That is about all I had to say about this simple stack language. There is a few things haven’t told you about, but I sure you will be able figure them out. Just read the source code of the pickle module. And, take a look at the pickletools module, which provides a disassembler for pickle streams. As always, comments are welcome.

· RSS feed for comments on this post

10 Comments

  1. Brett said,

    June 18, 2007 @ 2:17 pm

    Nice post! I had never bothered to look at how pickle worked. It also now makes more sense why pickle exists on top of there also being marshal.

  2. Simon said,

    June 18, 2007 @ 3:13 pm

    Fun!

    This is exactly the kind of post I like to read.

  3. Jesse said,

    June 18, 2007 @ 6:46 pm

    This is really fantastic!

  4. grzywacz said,

    June 18, 2007 @ 7:11 pm

    A very nice post indeed. Thanks for sharing your knowledge. :)

  5. Scott Lamb said,

    June 18, 2007 @ 11:40 pm

    Very timely. I was just thinking that a streaming unpickler would be necessary to make git-p4‘s readP4Files not require crazy amounts of memory, and here you’ve described the format. Bookmarked.

  6. Arnar said,

    June 19, 2007 @ 4:27 am

    Cool article.

    The problem with my_if is that it’s not lazy. You can use lambda to make it lazy:

    def my_if(cond, then_val, else_val):
        if cond:
            return then_val()
        else:
            return else_val()
    
    def factorial(n):
        return my_if(n==1, lambda: 1, lambda: n * factorial(n-1))
    >>> factorial(2)
    2
    >>> factorial(15)
    1307674368000L
  7. Alexandre said,

    June 19, 2007 @ 10:47 am

    Thanks everyone for your cheerful comments. I am surprised by how this post caught up. I guess I share my knowledge more often, then.

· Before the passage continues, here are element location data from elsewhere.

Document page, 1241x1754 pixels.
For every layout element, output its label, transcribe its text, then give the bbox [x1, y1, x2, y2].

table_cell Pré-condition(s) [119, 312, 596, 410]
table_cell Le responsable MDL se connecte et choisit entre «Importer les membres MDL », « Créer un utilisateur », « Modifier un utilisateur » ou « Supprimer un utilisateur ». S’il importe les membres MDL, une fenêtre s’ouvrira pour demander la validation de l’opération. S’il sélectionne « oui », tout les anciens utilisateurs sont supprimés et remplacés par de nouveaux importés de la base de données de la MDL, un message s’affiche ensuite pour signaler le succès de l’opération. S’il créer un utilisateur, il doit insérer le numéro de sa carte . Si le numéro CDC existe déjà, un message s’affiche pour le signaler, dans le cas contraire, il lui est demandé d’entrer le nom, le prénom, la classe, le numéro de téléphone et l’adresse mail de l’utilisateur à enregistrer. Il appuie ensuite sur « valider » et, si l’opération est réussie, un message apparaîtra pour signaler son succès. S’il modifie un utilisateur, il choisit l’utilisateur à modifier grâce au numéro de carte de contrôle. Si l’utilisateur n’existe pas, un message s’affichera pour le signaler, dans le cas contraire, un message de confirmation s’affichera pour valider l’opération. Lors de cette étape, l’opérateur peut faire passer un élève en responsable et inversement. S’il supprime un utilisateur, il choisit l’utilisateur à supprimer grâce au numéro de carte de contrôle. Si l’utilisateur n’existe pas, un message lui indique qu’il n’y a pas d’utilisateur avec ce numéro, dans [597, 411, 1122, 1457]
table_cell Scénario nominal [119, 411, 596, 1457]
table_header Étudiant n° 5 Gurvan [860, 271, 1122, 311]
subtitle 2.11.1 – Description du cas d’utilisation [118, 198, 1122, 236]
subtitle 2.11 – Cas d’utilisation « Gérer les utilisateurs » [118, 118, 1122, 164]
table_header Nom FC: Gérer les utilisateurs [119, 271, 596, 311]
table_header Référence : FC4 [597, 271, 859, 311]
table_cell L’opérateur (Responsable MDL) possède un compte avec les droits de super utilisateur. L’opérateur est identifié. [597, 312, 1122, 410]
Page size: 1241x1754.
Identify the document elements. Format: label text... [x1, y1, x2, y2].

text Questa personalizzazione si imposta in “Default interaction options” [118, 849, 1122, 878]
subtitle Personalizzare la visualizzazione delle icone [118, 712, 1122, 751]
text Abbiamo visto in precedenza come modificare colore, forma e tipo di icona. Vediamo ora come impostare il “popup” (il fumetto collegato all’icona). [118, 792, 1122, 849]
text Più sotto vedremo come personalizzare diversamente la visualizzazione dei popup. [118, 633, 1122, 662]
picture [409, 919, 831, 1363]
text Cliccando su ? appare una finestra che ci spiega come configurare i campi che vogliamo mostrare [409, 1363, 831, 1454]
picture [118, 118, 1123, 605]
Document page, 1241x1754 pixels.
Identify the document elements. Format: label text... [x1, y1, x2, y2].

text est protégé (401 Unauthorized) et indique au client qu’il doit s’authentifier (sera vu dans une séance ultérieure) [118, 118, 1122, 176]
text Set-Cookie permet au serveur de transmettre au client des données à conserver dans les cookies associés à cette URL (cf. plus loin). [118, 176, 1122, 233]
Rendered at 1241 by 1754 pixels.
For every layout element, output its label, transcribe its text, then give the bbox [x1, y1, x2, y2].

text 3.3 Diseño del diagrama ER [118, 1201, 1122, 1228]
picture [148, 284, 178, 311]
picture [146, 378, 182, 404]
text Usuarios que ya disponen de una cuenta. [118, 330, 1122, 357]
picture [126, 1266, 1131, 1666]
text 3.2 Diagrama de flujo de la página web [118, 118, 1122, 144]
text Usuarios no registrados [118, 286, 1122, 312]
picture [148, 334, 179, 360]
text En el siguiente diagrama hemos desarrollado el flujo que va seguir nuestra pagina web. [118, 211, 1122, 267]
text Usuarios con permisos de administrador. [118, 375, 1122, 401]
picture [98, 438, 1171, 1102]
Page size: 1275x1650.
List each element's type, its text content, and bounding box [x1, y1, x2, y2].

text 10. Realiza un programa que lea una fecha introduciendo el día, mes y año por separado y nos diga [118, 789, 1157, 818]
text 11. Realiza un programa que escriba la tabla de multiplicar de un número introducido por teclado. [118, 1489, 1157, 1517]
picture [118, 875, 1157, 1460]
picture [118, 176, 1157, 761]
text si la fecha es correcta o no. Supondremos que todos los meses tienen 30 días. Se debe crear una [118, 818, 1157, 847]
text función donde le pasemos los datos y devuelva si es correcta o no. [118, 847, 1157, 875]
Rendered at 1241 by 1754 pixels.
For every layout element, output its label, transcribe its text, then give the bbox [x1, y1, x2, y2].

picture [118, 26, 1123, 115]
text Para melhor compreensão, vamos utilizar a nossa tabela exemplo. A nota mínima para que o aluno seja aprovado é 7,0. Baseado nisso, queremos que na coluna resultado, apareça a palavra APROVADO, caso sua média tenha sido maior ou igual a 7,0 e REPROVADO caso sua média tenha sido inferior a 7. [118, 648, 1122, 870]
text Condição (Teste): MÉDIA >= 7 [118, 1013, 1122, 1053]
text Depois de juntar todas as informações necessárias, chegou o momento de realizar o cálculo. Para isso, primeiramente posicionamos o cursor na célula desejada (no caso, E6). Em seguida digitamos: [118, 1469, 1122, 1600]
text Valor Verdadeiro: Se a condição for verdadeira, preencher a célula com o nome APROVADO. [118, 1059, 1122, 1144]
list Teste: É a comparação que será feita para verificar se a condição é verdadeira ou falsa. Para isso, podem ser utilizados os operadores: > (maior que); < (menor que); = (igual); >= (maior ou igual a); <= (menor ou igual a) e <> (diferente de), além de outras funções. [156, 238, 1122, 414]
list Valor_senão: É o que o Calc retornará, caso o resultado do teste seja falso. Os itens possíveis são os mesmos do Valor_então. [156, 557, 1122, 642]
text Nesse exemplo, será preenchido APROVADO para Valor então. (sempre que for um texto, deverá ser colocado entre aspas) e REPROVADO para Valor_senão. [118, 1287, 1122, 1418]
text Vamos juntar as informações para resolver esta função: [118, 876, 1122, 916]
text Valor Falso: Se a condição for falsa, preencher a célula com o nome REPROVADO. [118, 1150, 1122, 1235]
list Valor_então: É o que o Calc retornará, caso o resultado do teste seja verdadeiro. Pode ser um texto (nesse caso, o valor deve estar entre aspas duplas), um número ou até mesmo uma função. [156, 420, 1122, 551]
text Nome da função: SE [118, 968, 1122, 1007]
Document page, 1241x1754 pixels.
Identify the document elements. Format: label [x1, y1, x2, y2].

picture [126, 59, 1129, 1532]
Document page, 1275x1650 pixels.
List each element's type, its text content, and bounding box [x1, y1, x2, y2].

    Arnar, yes indeed, that is a solution. That wouldn’t be usable in a pickle stream, however, since you cannot create functions in them.

  8. Eduardo Padoan said,

    June 19, 2007 @ 10:41 pm

    Why isn’t your blog aggregated at Planet Python yet? :) It seems that you are learning some cool things with GSoC! Bad suggestion: you could receive 2 strings in my_if and eval then, to make it lazy and usable in a pickle stream.

  9. Alexandre said,

    June 20, 2007 @ 9:46 am

    Eduardo, it is because I haven’t asked yet, since I don’t know whom to ask. I am already on Planet Python/SoC, though.

  10. Georg said,

    July 20, 2007 @ 8:52 am

    Nice post! I do hope you add builtin support for sets (and frozensets) to the unified pickle for Py3k, while you’re at it :)